If only walls could talk, eh?

Wednesday, 5 March 2014


A few weeks back, whilst eating dinner with my host family, the classic question of 'what do you want to be when you grow up?' arose, to which the twelve year old answered something along the lines of a fashion designer with the chance of a singing career attached on the side and the five year old... a dinosaur. Obviously. I'm pretty sure that a university somewhere will provide a study in how to become a dinosaur among the other, equally as valid, subjects such as 'shoe studies' (I genuinely met a girl at university studying this).

Actually, to go off on a tangent, I couldn't help myself but to do a quick good ol' Google search for the top ten most ridiculous university courses and the results were honestly more bizarre than I was expecting. Among my favourites is 'Arguing with Judge Judy' which is stated as being 'NOT about the application of law or the operations of the court system', but 'students interested in argument, TV and American popular culture will probably be interested in this course'. Probably. I think that says it all really. 'Oh, Look, a Chicken!' is another legitimate sounding course title, with the ambiguous course outline being: 'embracing distraction as a way of knowing'. Suddenly studying to become a dinosaur doesn't sound so absurd. I will iterate that these courses are only available in the US. Go figure.

Though, I am slightly worried that the five year old is developing a new life goal of becoming a musician. The shrill, banshee cries of an abused recorder being blown directly into my face are doing no favours to my ear drums. And who made the rule of having to be encouraging to children when they show an interest in things that are apparently cultural? I think it's definitely not the done thing to answer a child's question of whether you are enjoying their music with a string of ways in which you would like to see their instrument be destroyed; the less humane, the better. I suppose you have to convince yourself that even Beethoven was once a beginner. I'll take the dinosaur, thank you.

I just love the way children's minds work in such hilarious and unpredictable ways. Another great example of this was when I was having a conversation with my five year old little buddy about animals. After mutually agreeing that pigs are very dirty because they lie in mud all day he declared that he found cows the most scary because their eyes are so small on their heads. I had never considered this before, but I started to understand where he was coming from, they are fairly bulgy, yet in terms of diameter are unnervingly small in proportion to the rest of their face. In the end I convinced him that they are good because he likes milk. Although he still wasn't sure as he said chocolate milk is better. So I asked him where chocolate milk comes from.
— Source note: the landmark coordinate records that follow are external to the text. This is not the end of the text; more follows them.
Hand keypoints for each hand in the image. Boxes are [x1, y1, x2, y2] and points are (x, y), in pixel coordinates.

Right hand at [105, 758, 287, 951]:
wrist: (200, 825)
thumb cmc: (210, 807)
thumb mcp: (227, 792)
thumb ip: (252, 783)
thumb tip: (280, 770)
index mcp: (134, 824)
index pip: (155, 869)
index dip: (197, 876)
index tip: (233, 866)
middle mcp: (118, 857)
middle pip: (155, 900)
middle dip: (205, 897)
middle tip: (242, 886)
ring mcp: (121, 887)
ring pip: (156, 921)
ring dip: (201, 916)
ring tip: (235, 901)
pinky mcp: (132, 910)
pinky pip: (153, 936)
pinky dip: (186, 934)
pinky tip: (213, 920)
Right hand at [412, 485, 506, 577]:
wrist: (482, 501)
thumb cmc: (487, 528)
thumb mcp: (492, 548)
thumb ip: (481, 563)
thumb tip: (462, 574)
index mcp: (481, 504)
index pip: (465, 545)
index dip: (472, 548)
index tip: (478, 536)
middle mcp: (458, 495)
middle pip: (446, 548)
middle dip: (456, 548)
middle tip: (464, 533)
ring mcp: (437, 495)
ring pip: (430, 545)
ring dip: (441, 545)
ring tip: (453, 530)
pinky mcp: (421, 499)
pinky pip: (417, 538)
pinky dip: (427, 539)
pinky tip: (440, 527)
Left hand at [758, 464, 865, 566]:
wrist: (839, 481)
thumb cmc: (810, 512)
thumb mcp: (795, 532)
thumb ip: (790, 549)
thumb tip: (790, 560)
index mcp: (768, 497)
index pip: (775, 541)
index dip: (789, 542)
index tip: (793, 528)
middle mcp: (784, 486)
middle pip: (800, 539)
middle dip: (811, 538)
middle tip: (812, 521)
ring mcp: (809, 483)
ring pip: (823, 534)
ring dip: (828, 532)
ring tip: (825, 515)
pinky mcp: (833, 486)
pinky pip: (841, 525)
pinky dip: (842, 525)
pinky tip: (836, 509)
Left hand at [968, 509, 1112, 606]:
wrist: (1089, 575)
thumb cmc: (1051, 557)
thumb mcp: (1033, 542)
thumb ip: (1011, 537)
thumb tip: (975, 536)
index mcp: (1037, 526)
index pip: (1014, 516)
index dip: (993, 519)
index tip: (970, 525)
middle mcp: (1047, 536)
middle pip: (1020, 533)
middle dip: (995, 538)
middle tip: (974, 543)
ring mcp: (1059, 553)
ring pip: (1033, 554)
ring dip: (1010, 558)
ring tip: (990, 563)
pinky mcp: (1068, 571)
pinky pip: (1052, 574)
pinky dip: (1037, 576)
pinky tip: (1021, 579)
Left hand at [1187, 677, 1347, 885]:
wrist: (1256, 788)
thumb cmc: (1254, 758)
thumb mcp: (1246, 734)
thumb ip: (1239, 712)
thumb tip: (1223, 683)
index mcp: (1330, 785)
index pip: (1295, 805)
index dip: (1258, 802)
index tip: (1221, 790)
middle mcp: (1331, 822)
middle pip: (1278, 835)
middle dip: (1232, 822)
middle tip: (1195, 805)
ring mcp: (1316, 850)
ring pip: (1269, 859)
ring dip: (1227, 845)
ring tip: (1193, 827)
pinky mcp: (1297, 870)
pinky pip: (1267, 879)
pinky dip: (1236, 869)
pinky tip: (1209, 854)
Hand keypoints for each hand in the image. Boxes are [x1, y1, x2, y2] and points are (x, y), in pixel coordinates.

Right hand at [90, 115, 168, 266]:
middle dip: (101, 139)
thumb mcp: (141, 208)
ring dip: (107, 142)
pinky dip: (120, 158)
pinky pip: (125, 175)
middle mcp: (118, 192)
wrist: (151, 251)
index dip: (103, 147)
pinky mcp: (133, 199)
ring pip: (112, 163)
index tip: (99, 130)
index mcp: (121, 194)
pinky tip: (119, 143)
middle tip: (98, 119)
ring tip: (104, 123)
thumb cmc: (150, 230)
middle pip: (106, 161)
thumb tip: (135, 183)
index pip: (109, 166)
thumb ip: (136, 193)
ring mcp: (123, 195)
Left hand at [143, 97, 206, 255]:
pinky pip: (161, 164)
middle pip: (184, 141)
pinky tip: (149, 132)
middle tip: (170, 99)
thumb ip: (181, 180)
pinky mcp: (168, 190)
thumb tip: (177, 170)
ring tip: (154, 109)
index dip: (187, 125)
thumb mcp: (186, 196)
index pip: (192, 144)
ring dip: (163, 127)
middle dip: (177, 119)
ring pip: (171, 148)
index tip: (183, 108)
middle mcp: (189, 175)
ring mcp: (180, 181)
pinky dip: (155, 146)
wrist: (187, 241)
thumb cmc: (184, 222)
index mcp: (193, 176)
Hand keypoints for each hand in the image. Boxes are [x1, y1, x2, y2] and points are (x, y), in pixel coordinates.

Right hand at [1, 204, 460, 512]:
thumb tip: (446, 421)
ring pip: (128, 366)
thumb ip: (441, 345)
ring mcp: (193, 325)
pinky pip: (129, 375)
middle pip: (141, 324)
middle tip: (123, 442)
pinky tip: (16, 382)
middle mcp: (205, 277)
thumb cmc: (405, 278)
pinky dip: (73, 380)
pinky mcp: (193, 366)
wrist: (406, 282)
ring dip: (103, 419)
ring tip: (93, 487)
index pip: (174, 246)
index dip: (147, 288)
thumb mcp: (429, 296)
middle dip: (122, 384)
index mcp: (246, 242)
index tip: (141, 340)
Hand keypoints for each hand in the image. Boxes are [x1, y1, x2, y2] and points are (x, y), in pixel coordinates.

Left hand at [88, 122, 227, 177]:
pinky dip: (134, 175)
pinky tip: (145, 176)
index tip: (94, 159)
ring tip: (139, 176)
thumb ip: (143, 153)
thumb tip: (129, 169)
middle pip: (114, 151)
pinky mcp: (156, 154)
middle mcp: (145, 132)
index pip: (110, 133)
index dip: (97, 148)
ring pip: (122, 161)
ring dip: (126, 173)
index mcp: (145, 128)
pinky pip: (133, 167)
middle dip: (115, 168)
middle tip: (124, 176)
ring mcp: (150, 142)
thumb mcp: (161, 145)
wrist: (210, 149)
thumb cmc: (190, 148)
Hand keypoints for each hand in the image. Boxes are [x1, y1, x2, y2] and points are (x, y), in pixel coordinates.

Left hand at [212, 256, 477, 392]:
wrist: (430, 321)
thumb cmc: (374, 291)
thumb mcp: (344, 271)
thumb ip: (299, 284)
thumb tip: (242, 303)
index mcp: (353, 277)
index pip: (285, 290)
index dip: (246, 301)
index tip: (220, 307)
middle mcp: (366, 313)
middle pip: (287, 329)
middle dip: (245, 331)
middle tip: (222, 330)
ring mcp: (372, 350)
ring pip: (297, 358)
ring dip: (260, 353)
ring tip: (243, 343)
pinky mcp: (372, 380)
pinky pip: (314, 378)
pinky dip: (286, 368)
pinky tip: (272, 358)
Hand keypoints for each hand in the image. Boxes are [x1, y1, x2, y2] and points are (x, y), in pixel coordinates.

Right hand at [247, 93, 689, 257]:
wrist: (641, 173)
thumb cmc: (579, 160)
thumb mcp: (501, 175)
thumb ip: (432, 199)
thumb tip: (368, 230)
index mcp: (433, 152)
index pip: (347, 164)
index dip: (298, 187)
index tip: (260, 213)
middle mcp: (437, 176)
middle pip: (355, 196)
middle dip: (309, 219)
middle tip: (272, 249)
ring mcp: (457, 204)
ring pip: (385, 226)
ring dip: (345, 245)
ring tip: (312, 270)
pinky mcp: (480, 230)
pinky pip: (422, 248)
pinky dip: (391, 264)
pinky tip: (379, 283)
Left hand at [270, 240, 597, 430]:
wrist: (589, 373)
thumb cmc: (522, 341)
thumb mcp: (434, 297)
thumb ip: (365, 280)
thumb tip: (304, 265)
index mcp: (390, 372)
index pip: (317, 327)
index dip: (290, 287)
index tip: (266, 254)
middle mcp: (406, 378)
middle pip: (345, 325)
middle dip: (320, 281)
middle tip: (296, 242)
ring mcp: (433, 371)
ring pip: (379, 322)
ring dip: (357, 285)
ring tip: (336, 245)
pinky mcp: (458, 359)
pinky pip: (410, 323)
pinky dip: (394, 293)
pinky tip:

He then went quiet for a little while and I could see in his face that the cogs of his brain were turning, his head cocked to one side like an inquisitive puppy and proceeded to say 'ummmm, mice, I think' with such surprising clarity that I even believed him for half a second myself! Where on earth did he pluck that piece of utterly arbitrary information from? The only thing I found myself able to muster as a reply was 'oh yes, of course'.

But these musings aside and back to the initial question itself, I realised that 'what do you want to do when you grow up?' is for me synonymous with 'what do you want to do now?' The overwhelming realisation that I'm an adult and am expected to act like one was brought painfully into the foreground and that my days of dreaming of being a dinosaur are definitely at an end. Boo hoo. Having said that, playing Juno (junior uno) for, on average, six hours+ a week (and secretly enjoying it a little bit) definitely helps harness the whole growing up too fast thing.